Posted by: Anonymous | October 4, 2007 8:33 PM
AO,
yes, there could be a loss if creative workers did not get compensated for their published material (music and books). But it is not clear how large this would be. Most musicians get much more money from live performances than royalties. They may actually decide that it is worth making recorded music available even without any direct compensation in order to boost the audience at their live performances. There also are other mechanisms than copyrights for financing the production of creative and artistic work, which are arguably more efficient.
Posted by: Dean Baker | October 5, 2007 4:57 AM
Dean,
Not knowing the level of the loss is not a justification for ignoring it as a cost.
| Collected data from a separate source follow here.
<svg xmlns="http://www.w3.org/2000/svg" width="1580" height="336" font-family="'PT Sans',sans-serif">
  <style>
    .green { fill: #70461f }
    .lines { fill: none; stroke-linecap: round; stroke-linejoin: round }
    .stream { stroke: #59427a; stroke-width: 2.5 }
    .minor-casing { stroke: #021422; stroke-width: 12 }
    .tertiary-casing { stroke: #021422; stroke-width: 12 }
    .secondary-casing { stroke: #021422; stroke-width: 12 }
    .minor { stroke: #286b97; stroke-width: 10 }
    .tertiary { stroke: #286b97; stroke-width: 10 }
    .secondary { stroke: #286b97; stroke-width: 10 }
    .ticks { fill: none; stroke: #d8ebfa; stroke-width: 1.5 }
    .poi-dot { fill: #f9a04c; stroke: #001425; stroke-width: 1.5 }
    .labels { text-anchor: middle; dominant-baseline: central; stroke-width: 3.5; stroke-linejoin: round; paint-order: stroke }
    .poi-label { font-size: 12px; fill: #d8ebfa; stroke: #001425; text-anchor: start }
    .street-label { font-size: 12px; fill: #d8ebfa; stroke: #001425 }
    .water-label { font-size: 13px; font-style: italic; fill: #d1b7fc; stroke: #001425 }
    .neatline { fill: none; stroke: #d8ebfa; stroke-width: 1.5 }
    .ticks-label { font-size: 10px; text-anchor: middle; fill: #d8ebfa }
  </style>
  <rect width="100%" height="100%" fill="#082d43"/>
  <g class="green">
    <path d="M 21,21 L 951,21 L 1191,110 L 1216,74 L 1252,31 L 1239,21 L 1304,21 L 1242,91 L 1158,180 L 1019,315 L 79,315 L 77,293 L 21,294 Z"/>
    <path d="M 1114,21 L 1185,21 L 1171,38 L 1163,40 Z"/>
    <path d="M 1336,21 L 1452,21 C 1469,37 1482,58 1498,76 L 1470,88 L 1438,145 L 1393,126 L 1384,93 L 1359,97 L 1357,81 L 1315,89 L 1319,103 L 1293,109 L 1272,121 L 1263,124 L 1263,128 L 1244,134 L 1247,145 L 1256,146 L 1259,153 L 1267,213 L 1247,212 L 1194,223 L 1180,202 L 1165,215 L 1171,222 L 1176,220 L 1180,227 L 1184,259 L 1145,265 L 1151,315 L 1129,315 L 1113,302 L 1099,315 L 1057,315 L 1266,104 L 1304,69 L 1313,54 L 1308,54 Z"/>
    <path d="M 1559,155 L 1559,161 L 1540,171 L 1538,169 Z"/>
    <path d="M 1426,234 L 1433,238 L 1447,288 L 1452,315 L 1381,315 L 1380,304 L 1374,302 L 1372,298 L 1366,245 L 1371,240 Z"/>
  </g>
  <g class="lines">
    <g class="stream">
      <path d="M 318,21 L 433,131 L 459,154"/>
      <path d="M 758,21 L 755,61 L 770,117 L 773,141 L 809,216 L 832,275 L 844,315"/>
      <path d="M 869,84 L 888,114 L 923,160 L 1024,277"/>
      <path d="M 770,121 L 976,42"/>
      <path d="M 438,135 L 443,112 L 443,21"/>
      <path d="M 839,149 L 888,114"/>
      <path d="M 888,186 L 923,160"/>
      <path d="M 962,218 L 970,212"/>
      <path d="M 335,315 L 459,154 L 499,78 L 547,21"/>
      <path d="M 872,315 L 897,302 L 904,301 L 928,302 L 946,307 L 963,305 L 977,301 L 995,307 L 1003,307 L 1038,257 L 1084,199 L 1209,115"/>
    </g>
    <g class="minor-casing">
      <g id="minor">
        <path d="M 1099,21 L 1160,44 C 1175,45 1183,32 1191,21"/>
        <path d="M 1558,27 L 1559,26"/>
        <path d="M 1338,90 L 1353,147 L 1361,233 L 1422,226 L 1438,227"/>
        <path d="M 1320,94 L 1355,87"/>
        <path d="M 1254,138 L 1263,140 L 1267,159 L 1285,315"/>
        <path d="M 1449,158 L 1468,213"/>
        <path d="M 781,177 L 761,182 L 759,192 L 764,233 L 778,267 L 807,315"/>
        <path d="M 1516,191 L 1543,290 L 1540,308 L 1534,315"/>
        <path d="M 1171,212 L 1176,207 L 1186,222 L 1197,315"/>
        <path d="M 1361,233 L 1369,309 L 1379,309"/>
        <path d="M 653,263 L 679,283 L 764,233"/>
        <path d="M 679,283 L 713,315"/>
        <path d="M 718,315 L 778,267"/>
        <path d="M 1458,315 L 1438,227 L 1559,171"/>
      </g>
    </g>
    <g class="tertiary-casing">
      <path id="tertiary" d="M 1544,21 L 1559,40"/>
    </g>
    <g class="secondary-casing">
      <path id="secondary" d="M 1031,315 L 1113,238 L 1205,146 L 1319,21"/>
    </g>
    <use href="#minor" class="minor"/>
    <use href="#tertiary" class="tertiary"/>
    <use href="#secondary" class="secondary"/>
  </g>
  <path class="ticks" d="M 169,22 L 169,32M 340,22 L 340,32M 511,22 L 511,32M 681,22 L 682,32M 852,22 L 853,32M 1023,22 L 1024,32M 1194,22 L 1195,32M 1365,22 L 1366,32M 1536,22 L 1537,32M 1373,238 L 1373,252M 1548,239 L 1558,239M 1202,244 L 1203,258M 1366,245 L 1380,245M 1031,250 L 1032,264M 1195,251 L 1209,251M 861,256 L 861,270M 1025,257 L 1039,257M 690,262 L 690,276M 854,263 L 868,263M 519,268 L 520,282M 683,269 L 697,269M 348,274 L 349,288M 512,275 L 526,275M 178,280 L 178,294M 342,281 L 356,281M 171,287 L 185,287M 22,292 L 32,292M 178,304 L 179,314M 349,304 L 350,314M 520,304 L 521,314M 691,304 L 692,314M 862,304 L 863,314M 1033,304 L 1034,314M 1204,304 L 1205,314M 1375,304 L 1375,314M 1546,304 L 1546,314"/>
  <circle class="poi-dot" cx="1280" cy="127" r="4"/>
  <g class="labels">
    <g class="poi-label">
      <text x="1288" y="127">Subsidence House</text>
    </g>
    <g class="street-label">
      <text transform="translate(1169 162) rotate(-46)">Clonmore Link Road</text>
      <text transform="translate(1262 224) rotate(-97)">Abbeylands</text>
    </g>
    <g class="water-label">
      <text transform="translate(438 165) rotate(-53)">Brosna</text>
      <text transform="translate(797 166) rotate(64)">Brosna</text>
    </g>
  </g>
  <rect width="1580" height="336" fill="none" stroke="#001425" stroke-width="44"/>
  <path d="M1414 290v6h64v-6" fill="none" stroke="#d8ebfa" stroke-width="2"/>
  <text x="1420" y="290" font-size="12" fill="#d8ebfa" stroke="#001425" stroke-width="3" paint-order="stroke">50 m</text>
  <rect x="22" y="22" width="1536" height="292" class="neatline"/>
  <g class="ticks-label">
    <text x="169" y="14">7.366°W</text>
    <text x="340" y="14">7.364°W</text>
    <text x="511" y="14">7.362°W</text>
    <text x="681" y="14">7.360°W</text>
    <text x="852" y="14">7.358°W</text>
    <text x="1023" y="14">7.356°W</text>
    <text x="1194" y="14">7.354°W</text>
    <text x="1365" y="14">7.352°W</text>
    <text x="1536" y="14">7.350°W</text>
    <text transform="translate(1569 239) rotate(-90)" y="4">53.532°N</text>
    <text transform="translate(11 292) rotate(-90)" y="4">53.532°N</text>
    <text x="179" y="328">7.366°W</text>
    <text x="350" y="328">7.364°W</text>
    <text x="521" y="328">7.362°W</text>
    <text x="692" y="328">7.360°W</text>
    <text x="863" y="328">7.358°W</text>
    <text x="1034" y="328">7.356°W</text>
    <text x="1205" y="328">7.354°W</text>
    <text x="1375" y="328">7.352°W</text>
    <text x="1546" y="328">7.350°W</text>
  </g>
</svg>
If some market mechanism would prevent a decline in the compensation to creative production in the event of removal of copyright laws, then you should name it. If not, than we will all suffer the cost of less creative production. If it's a new regulatory scheme you'd argue for, than it would have also have a cost. It is inaccurate of you to ignore such costs, even if their quantities are unknown.
Posted by: AO | October 5, 2007 11:00 AM
Dean,
It is interesting that in your initial post you chose to ignore the long term consequences of not enforcing copyright protections. Sure, the gains to consumers far outweigh the losses to the industry - in the short run...
Please enlighten us to the 'arguably more efficient' alternatives to copyright law. Also, in your view should these ideas be implemented in cases of patent violations and trademark infringements?
Any other solution will have costs, as AO points out - and the only reason you acknowledged the issue of incentives is because AO called you on it.
Posted by: JB | October 6, 2007 9:25 PM
There was art before there was copyright. And as some people have pointed out, you can't share a live performance over the Internet. Sharing music also allows smaller bands to build a following without passing through the distribution companies.
Note that patents end after 7 years.
Posted by: SFG | October 8, 2007 12:24 PM
Actually, the dollar is immediately borrowed by the Government and put to use in all the things they do. In a way the Trust Fund is a type of forced savings. The payee eventually gets back the principal with interest when he retires or is disabled. Any kind of retirement savings does the same thing, though private retirement funds obviously invest much more in the private sector.